I calculated the dS using known equations and obtained $dS = R^2\cos\psi$. What should I do next?
Surface integral was defined as $$ \iint_{\Sigma}f(x,y,z)dS $$
Is my $f(x,y,z) = x$ and I should just map $x = R \cos \varphi \cos \psi$ with $\varphi \in (0, \frac{\pi}{2})$ and $\phi \in (0,\frac{\pi}{2})$(to match first octant) and then just calculate: $$ \int_0^{\frac{\pi}{2}}d\varphi \int_0^{\frac{\pi}{2}} R \cos \varphi \cos \psi \cdot R^2 \cos \psi d\psi $$ ?

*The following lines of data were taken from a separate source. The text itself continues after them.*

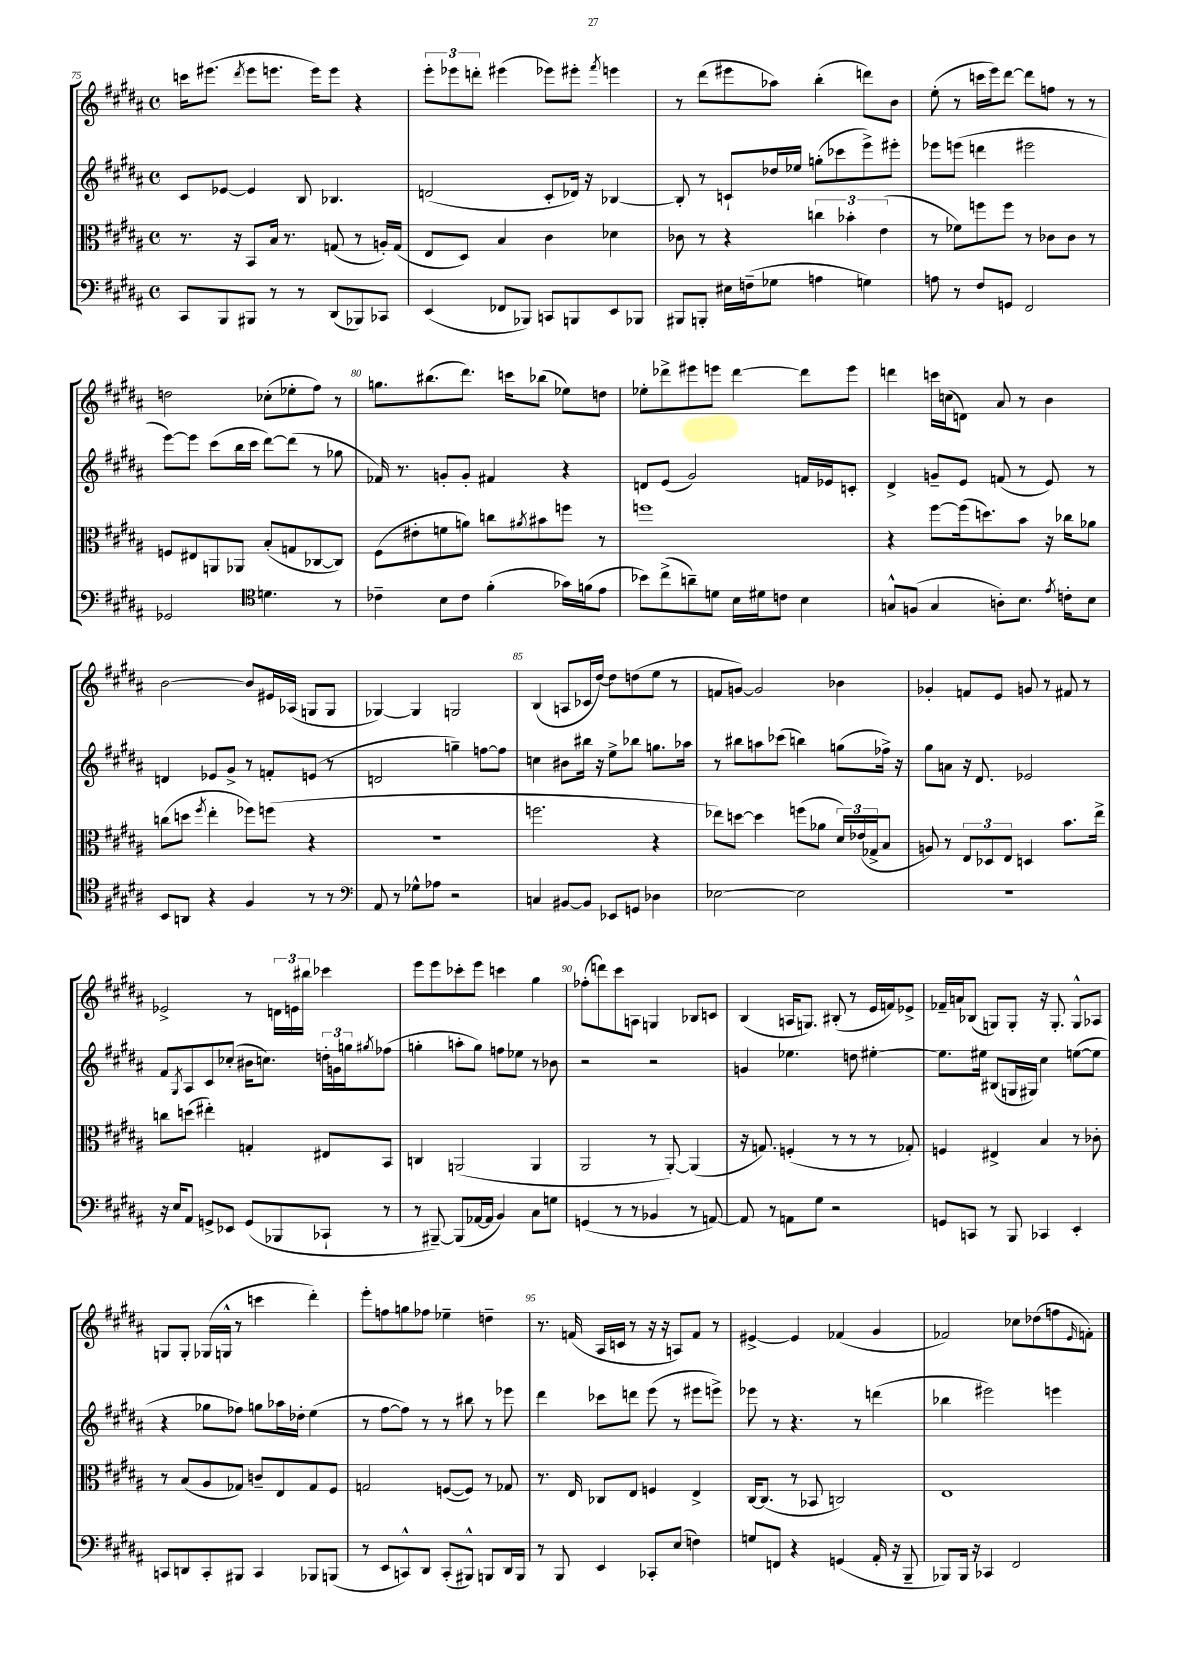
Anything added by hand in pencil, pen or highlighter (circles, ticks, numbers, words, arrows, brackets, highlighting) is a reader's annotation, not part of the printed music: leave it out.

**kern	**kern	**kern	**kern
*staff4	*staff3	*staff2	*staff1
*clefF4	*clefC3	*clefG2	*clefG2
*k[f#c#g#d#a#]	*k[f#c#g#d#a#]	*k[f#c#g#d#a#]	*k[f#c#g#d#a#]
*M4/4	*M4/4	*M4/4	*M4/4
*met(c)	*met(c)	*met(c)	*met(c)
8CC#	8.r	8c#	16ccc
.	.	.	(8.eee#
8BBB	.	[8e-	.
.	16r	.	.
.	.	.	8qddd#
8BBB#	8BB	4e-]	8eee#
8r	16B	.	8.eee
.	8.r	.	.
8r	.	8B	.
.	.	.	16eee)
(8DD#	(8G	4.B-	8eee
8BBB-)	8r	.	4r
8CC-	16A')	.	.
.	(16G	.	.
=	=	=	=
(4EE	8E	(2d	12eee'
.	.	.	12eee-
.	8D#)	.	.
.	.	.	12ddd'
8FF-	4B	.	(4eee#
8BBB-)	.	.	.
8CC	4c#	8c#'	8eee-)
8BBB	.	16d-)	8eee#'
.	.	16r	.
.	.	.	8qfff#
8EE	4d-	[4B-	4eee
8BBB-	.	.	.
=	=	=	=
8BBB#	8c-	8B-']	8r
8BBB'	8r	8r	(8ddd#
16E#	4r	8c`	8eee#
(16F~	.	.	.
8G-	.	16dd-	8aa-)
.	.	16ee-	.
4A	6cc	(8gg'	(4bb'
.	.	8ccc-	.
.	6b-'	.	.
4G)	.	8eee^)	8ddd)
.	(6e	.	.
.	.	8eee#'	8b
=	=	=	=
8A	8r	8eee-	(8ee'
8r	8f-)	(8eee	8r
8F#	8ff	4ddd	16ccc
.	.	.	16eee)
8GG	8ff	.	[8ddd#
2FF#	8r	2eee#	8ddd#]
.	8c-	.	8ff
.	8c-	.	8r
.	8r	.	8r
=	=	=	=
2GG-	8F	[8eee)	2dd
.	8E#	8eee]	.
.	8AA	(8ccc#	.
.	8AA-	16bb	.
.	.	16ccc#	.
*clefC4	*	*	*
4.d	(8B'	[8ddd#)	(8cc-'
.	8G	(8ddd#]	8ee-'
.	[8C-	8r	8ff#)
8r	8C-])	8gg-	8r
=	=	=	=
4c-~	(8F#	16f-)	8.gg
.	.	8.r	.
.	8e#'	.	.
.	.	.	(8.bb#
8B	8f	8g'	.
8c-	8a)	8g'	8.ddd#)
(4f#'	8cc	4f#	.
.	.	.	16ccc
.	8qa#	.	.
.	8b#	.	(8bb-
16g-)	8ff	4r	8ee-)
(16f	.	.	.
8e	8r	.	8dd
=	=	=	=
8b-)	1ff	8d	8ee-'
(8cc#^	.	(8e	8ddd-^
8a~)	.	2g#)	8eee#
8d	.	.	8eee
16B	.	.	[4ddd-
16d#	.	.	.
8c	.	.	.
4B	.	16f	8ddd-]
.	.	16e-	.
.	.	8c'	8eee
=	=	=	=
8G^^	4r	4d#^	4ddd
(8F	.	.	.
4G	[8ff#	8g~	16ccc
.	.	.	(16cc
.	(16ff#]	8e	8d)
.	8.dd)	.	.
8A')	.	(8f	8a#
8.B	8b	8r	8r
.	16r	8e)	4b
8qe	.	.	.
16c'	16cc-	.	.
8B	8a-	8r	.
=	=	=	=
8BB	(8cc	4d	[2b
8AA	8dd	.	.
.	8qff#	.	.
4r	4ee'	8e-	.
.	.	8g#^	.
4F#	8ff-)	8r	8b]
.	(8ff	8f'	16e#
.	.	.	(16A-
8r	4r	(8e	8G
8r	.	8r	8G
=	=	=	=
*clefF4	*	*	*
8AA#	1r	2d	[4G-)
8r	.	.	.
8G-^^	.	.	4G-]
8A-	.	.	.
2r	.	4gg~)	2G
.	.	[8ff	.
.	.	8ff]	.
=	=	=	=
4C	2.ff	4cc	(4B
[8BB#	.	8b#	8A
8BB#]	.	16bb#	16c-
.	.	16r	[16dd#)
8EE-	.	8ee^	8dd#]
8GG	.	8bb-	(8dd
4D-	4r	8.gg	8ee
.	.	.	8r
.	.	16aa-	.
=	=	=	=
[2E-	8ee-)	8r	8f
.	[8dd	8bb#	[8g)
.	4dd]	8aa	2g]
.	.	(8ccc-	.
2E-]	(8ff	4bb)	.
.	8a-	.	.
.	24d#)	(8gg	4b-
.	(24e-	.	.
.	24G-^	.	.
.	8B	16ff-^)	.
.	.	16r	.
=	=	=	=
1r	8A)	8gg#	4g-'
.	8r	8a	.
.	12E	16r	8f
.	.	8.d#	.
.	12D-	.	.
.	.	.	8e
.	12E	.	.
.	4D	2e-	8g
.	.	.	8r
.	8.b	.	8f#
.	.	.	8r
.	16ee^	.	.
=	=	=	=
16r	8cc	8f#	2e-^
16E	.	.	.
.	.	8qG#	.
8AA#	(8dd	8A#	.
8GG^	4ee#')	8c#	.
8EE-	.	(8cc-'	.
(8GG	4G'	16b#	8r
.	.	8.cc)	.
8BBB-	.	.	24d
.	.	.	24e
.	.	.	24bb#
8CC-`	8E#	24dd'	4ccc-
.	.	24g	.
.	.	24gg	.
.	.	8qgg#	.
8r	8BB	(8ff-	.
=	=	=	=
8r	4C	4gg'	8eee
[8BBB#~)	.	.	8eee
(8BBB#]	(2AA	8aa'	8ccc-'
[16AA-	.	8gg)	8eee
16AA-]	.	.	.
4BB)	.	8ff	4ccc
.	.	8ee-	.
8C#	4AA	8r	4gg#
8G	.	8b-	.
=	=	=	=
(4GG	2AA#	2r	(8ff-'
.	.	.	8ddd)
8r	.	.	8ccc#
8r	.	.	8A
4BB-	8r	2r	4G
.	[8AA#')	.	.
8r	(4AA#]	.	8B-
[8AA)	.	.	8c
=	=	=	=
8AA]	16r	4g	(4B
.	8.G)	.	.
8r	.	.	.
8AA	(4F'	4.ee-	16A
.	.	.	8.G)
8G#	.	.	.
2r	8r	.	(8B#'
.	8r	8dd	8r
.	8r	[4ee#'	16e
.	.	.	16f)
.	8G-')	.	8e-^
=	=	=	=
8GG	4F	8.ee#]	16f-~
.	.	.	16a
8CC	.	.	(8B-
.	.	16ee#	.
8r	4E#^	(8B#	8G)
8BBB	.	16G	8G'
.	.	16G#)	.
4CC-	4B	4cc#	16r
.	.	.	8.G'
4EE'	8r	([8ee	8G^^
.	8c-'	8ee]	8A-
=	=	=	=
8CC	8r	4r	8G
8DD	(8B	.	8G'
8CC'	8A#	8gg-	(16G-
.	.	.	16G^^
8BBB#	8G-)	8ff-)	8r
4CC	8c~	8gg	4ccc
.	8E	16aa-	.
.	.	16dd-'	.
8BBB-	8G-	(4ee	4ddd#')
(8BBB	8F#	.	.
=	=	=	=
8r	2G	8r	8eee'
8EE	.	[8ff#	8ff
8CC^^)	.	8ff#])	8gg
8DD#	.	8r	8ff-
(8CC'	([8F	8r	4ee-~
8BBB#^^)	8F])	8bb#	.
8BBB	8r	8r	4dd~
16DD#	8G-	8eee-	.
16BBB	.	.	.
=	=	=	=
8r	8.r	4ddd#	8.r
8BBB	.	.	.
.	16E	.	(16f
4EE	8C-	8ccc-	16A#
.	.	.	16c
.	8E	8ddd	8r
8CC-'	4F	(8eee	16r
.	.	.	16r
(8E	.	8r	8A)
4F)	4E^	8eee#	8f
.	.	8eee^)	8r
=	=	=	=
8G	[16C#	8eee-	[4e#^
.	(8.C#]	.	.
8FF	.	8r	.
4r	8r	4.r	4e#]
.	8BB-	.	.
(4GG	2C)	.	(4f-
.	.	8r	.
16AA#'	.	(4ddd	4g#
16r	.	.	.
8BBB~	.	.	.
=	=	=	=
8BBB-)	1E	4bb-	2f-)
16BBB-	.	.	.
16r	.	.	.
4CC-	.	2eee#)	.
2FF#	.	.	8cc-
.	.	.	(8dd-
.	.	4eee	8ff
.	.	.	16qqe
.	.	.	8f')
==	==	==	==
*-	*-	*-	*-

If not, what is the correct solution?
As Yalikesifulei pointed out in the comments, the solution seems correct: $$ \int_0^{\frac{\pi}{2}}d\varphi\int_0^{\frac{\pi}{2}}R\cos\varphi\cos\psi\cdot R^2 \cos \psi d\psi = \\ = R^3 \int_0^{\frac{\pi}{2}}\cos\varphi d\varphi \int_0^{\frac{\pi}{2}} \cos^2\psi d\psi = \\ = R^3 \int_0^{\frac{\pi}{2}} \frac{1+\cos2\psi}{2} d\psi = R^3 \frac{\pi}{4} $$